Benefits of anti-inflammatory nutrients
At the start of the study, researchers asked the patients how often they use to eat certain foods, including fruits, vegetables, nuts, soy protein, whole grains, fried foods, alcohol, as well as portions of fish, of meat and eggs.
In cognition tests, the maximum score was 30 points. If the overall result of a patient was reduced by three or more points during the investigation, he was considered showing a decline in his cognitive abilities. During 56 months follow-up period, 4,699 cases of cognitive impairment occurred. However, persons serving a healthier diet, proved a superior level of cognition compared to those eating less healthily food (consumers of more red meat, sweets, and alcohol-among others). Among the 5,687 people with the healthiest diet, 782 (about 14 percent), had cognitive impairment compared to 987 (18 percent of the 5,459) people with less healthy habits.

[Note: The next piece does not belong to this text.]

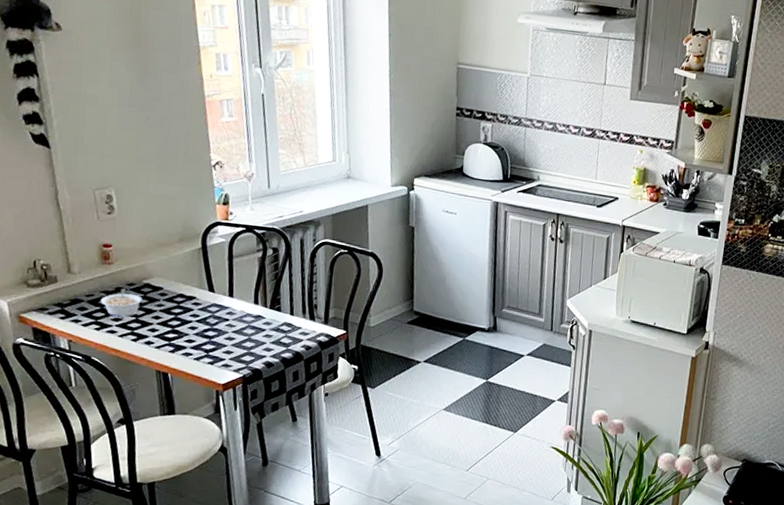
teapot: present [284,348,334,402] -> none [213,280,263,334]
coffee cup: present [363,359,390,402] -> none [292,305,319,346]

The authors obtained similar results taking into account factors that could have altered the results, such as physical activity and high blood pressure of the participants. They also found that the basal cognitive level did not influence the results.
Why food may help preserve memory? Smyth’s team said one possibility is that the anti-inflammatory nutrients in fruits, vegetables and fish help preserve mental health. “Also, what advantages the heart tends to benefit the brain too: low blood pressure improves blood flow and strokes are avoided”, says Smyth.
The authors argue that improving the quality of the diet may help reduce the global burden of cognitive impairment.